DNA was extracted from 0.5 g fresh sample using Fast DNA® SPIN for Soil Kit (MP BIO Laboratories, California, USA) according to the manufacturer’s instructions. The concentration and purity of DNA were checked by electrophoresis in 1.0% agarose gel and NanoDrop spectrophotometer (Thermo Scientific Inc., USA). DNA samples were stored at − 20 °C.

16S rRNA and ITS amplicon sequencing

The DNA samples were sequenced at Novogene Bioinformatics Technology, Co., Ltd. (Beijing, China). The V3-V4 regions of 16S rRNA genes were amplified using the primers 341F (5′-CCT AYG GGR BGC ASC AG-3′) and 806R (5′-GG ACT ACN NGG GTA TCT AAT-3′) [44]. The ITS2 region of ITS was amplified using the primers ITS3-2024F (5′-GCA TCG ATG AAG AAC GCA GC-3′) and ITS4-2409R (5′-TCC TCC GCT TAT TGA TAT GC-3′) [45]. The primers included sequencing specific adaptor sequences. Amplification was done in 30 μL reactions with 15 μL of Phusion®High-Fidelity PCR Master Mix (New England Biolabs), 0.2 μM of forward and reverse primers, and approximately 10 ng of template DNA. Thermal cycling consisted of initial denaturation at 98 °C for 1 min, followed by 30 cycles of denaturation at 98 °C for 10 s, annealing at 50 °C for 30 s, and elongation at 72 °C for 30 s, and a final elongation at 72 °C for 5 min and cooling at 4 °C.

• Stored data entries
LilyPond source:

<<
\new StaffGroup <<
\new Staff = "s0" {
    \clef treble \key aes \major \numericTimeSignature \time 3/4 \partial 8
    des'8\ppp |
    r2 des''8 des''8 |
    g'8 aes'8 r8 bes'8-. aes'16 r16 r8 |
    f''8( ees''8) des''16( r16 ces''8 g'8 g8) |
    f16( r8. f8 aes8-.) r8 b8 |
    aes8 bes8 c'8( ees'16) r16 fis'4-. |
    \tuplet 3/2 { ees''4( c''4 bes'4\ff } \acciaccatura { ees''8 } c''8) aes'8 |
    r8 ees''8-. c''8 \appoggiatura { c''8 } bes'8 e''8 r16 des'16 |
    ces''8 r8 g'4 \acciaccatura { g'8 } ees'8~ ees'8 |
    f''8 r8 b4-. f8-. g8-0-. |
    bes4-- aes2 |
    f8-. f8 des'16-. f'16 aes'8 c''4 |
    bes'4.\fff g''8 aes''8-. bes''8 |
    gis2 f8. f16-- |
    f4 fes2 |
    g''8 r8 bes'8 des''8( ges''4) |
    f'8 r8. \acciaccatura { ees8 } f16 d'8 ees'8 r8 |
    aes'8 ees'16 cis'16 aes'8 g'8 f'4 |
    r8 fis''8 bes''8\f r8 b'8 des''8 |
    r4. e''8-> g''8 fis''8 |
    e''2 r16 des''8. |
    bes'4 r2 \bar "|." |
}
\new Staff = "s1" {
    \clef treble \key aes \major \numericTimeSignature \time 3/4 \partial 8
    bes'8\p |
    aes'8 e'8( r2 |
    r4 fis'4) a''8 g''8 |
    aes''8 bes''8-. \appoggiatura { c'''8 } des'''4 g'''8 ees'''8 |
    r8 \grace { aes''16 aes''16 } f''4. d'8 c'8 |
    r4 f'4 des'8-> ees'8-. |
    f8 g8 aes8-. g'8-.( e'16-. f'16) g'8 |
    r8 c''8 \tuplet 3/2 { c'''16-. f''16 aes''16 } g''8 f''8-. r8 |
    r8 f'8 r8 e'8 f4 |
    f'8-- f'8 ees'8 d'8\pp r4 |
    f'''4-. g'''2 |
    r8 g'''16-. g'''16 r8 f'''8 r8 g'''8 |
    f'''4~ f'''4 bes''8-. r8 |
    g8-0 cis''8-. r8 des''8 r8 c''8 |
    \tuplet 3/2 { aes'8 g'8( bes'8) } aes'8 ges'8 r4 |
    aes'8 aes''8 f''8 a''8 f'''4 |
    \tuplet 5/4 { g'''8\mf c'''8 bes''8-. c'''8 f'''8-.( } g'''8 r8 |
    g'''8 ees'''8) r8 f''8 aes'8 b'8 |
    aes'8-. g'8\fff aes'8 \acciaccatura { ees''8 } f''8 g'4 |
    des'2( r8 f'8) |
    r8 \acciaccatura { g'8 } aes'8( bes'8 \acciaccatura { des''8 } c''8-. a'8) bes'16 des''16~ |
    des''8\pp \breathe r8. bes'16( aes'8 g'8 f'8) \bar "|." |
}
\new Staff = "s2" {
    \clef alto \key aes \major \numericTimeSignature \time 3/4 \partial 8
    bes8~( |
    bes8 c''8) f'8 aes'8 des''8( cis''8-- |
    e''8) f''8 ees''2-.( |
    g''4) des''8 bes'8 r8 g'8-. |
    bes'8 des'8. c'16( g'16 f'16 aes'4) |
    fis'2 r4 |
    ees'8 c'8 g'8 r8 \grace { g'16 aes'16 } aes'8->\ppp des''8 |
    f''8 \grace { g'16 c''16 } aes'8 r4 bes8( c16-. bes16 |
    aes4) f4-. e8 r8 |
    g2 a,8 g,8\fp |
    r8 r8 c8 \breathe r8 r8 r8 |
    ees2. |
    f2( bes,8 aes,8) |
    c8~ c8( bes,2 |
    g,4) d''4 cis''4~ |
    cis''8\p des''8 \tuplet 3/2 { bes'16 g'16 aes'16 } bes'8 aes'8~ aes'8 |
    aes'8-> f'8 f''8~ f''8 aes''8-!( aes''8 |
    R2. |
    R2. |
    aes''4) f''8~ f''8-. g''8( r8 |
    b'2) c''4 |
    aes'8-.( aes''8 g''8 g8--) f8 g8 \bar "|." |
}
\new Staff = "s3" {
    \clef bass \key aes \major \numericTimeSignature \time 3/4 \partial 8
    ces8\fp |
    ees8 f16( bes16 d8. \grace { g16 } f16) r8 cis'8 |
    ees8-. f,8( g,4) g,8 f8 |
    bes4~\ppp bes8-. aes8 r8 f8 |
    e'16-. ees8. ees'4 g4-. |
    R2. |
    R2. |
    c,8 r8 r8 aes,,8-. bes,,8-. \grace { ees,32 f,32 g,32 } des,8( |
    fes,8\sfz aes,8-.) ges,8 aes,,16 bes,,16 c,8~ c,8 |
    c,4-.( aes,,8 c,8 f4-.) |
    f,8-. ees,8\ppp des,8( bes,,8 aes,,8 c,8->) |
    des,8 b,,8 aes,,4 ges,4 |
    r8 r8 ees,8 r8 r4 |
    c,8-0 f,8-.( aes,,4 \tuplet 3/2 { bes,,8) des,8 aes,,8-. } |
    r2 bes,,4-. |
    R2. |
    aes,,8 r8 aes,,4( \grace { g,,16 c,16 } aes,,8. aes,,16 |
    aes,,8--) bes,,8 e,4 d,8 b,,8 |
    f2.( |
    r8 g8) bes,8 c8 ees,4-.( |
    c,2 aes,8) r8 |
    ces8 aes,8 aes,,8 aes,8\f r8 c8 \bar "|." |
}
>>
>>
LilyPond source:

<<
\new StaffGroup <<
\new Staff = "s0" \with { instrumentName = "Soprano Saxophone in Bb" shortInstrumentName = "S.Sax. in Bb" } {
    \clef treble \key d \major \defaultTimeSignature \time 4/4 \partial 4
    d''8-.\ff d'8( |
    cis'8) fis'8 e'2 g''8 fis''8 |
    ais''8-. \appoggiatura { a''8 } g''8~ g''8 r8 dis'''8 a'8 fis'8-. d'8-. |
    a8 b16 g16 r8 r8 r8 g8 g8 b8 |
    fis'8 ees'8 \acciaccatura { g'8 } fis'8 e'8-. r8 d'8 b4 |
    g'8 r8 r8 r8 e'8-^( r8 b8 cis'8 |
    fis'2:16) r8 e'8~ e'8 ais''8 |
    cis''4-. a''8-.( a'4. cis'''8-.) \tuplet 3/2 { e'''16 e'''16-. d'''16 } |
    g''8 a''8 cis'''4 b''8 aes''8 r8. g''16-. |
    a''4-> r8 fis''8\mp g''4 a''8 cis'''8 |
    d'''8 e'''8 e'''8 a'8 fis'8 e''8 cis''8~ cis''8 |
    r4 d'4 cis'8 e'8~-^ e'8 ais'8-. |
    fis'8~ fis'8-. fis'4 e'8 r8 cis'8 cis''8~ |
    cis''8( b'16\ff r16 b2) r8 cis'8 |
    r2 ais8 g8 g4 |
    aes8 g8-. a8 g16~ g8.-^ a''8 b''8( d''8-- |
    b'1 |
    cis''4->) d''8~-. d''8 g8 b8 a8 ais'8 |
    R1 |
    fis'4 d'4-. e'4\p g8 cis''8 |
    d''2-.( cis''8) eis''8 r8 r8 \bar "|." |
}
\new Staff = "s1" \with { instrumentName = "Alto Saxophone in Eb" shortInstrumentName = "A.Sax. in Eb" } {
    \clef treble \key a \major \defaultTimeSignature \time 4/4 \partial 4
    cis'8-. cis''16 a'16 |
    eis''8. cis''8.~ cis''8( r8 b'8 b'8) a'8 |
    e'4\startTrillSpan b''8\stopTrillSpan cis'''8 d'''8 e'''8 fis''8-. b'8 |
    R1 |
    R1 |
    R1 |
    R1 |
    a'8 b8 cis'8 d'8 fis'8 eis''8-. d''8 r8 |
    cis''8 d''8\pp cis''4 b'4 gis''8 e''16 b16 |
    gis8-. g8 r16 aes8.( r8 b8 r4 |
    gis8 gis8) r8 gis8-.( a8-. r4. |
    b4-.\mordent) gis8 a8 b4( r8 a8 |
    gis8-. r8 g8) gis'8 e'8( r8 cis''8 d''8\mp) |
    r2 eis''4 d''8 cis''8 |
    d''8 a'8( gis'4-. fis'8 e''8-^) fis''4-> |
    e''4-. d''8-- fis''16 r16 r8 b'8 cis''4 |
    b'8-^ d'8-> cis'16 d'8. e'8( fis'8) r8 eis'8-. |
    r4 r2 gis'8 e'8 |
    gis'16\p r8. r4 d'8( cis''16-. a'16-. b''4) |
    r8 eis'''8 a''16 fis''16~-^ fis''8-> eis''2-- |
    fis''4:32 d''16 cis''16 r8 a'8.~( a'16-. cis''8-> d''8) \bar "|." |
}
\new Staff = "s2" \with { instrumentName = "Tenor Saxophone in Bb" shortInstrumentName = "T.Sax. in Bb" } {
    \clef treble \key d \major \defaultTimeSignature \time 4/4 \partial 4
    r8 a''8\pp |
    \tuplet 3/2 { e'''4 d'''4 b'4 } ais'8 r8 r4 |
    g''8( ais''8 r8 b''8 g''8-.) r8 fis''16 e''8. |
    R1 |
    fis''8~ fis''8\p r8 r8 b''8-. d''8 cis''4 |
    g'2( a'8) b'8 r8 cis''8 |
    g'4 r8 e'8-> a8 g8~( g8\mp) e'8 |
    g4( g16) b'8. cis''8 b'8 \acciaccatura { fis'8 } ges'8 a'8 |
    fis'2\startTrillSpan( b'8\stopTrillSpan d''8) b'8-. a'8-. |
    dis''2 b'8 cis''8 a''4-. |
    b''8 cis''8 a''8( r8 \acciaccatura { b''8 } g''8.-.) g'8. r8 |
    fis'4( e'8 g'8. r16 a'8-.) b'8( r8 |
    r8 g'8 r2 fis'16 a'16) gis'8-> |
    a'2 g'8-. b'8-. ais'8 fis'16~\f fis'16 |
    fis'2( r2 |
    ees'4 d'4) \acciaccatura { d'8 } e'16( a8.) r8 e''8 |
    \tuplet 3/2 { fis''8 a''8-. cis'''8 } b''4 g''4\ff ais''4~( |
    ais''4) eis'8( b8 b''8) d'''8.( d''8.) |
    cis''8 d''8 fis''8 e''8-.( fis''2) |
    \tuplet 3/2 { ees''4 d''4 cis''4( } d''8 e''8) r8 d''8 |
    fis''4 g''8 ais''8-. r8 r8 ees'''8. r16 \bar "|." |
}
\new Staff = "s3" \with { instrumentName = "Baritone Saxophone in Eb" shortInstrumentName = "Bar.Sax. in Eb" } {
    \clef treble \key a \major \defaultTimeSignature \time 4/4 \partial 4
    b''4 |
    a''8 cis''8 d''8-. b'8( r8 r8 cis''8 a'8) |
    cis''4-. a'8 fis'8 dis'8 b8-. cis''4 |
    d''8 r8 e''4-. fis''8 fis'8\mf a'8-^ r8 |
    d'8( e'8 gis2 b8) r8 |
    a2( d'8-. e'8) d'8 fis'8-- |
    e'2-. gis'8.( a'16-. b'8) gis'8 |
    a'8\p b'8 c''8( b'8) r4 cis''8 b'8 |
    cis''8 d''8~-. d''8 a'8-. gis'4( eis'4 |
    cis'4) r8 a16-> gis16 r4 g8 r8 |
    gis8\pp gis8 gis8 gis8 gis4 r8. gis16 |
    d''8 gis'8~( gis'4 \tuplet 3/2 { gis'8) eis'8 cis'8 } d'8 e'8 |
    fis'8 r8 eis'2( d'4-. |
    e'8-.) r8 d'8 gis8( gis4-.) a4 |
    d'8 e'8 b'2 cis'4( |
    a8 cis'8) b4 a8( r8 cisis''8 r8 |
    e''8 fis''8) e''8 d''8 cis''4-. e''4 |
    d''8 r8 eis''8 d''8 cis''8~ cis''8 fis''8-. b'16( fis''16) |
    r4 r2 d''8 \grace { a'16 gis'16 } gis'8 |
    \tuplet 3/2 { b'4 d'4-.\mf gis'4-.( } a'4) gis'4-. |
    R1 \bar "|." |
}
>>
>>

• TO DO
1. Extract the part of the DNA sequencing methods text starting with "DNA was extracted" and going on through "stored at − 20 °C.".
2. List the names of every primer given in the DNA sequencing methods text.
3. Proceed with the DNA sequencing methods text, picking up after its last sentence.
These rows are separate material from the DNA sequencing methods text.

• RESPONSES TO THE TASKS
1.
DNA was extracted from 0.5 g fresh sample using Fast DNA® SPIN for Soil Kit (MP BIO Laboratories, California, USA) according to the manufacturer’s instructions. The concentration and purity of DNA were checked by electrophoresis in 1.0% agarose gel and NanoDrop spectrophotometer (Thermo Scientific Inc., USA). DNA samples were stored at − 20 °C.

2. 341F, 806R, ITS3-2024F, ITS4-2409R

3.
Amplification was checked by mixing equal volume of 1X loading buffer with SYBR green and PCR product, and subjecting the mixture to electrophoresis in 2% agarose gel. A bright band at 400–500 bp indicated successful amplification. PCR products were purified with GeneJET Gel Extraction Kit (Thermo Scientific). Ion Plus Fragment Library Kit 48 rxns (Thermo Scientific) was used to generate sequencing libraries following manufacturer’s recommendations. The quality of the libraries was assessed on the Qubit 2.0 Fluorometer (Thermo Scientific). Finally, the libraries were sequenced on a Thermo Fisher Scientific Ion S5 XL platform and 600 bp single-end reads were generated.

Bioinformatics and statistical analyses

Single-end reads were assigned to samples according to their unique barcodes and primers and barcodes were cut off. Low-quality sequences and reads with ambiguous nucleotides were removed using Cutadapt V1.9.1 [46]. Chimeric reads and sequences with ambiguous bases and average base quality score < 30 were filtered out using UCHIME v. 4.2.4.0 [47]. Sequences were assigned to operational taxonomic units (OTUs) at ≥97% similarity using UPARSE v7.0.1001 [48]. The representative sequences of the 16S rRNA OTUs were assigned to taxa using Silva 132 database and Mothur v1.36.1 [49, 50]. The representative sequences of the ITS OTUs were assigned to taxa using Unite database v7.2 (https://unite.ut.ee/) and QIIME v1.9.1 [51]. Chao1 and Shannon indices were calculated using the phyloseq package [52]. Venn diagrams were done at VennDiagramWeb [53]. The differences in microbial community composition between samples were visualized using principal component analysis (PCA) in CANOCO 5 [54]. Differential taxa at phylum to species levels were identified using linear discriminant analysis coupled with effect size (LEfSe) [55]. To analyze the bacterial and fungal community distribution and their correlation with environmental factors, redundancy analysis (RDA) was carried out using CANOCO 5 [54]. Statistical differences among groups were analyzed using one-way ANOVA followed by a post hoc least significance difference test (SPSS 17.0) [56]. Differences were taken statistically significant at p < 0.05.

The amplicon sequencing data were deposited into the NCBI Sequence Read Archive (SRA) under the accession numbers SRR9678166-SRR9678177 and SRR9678184-SRR9678195.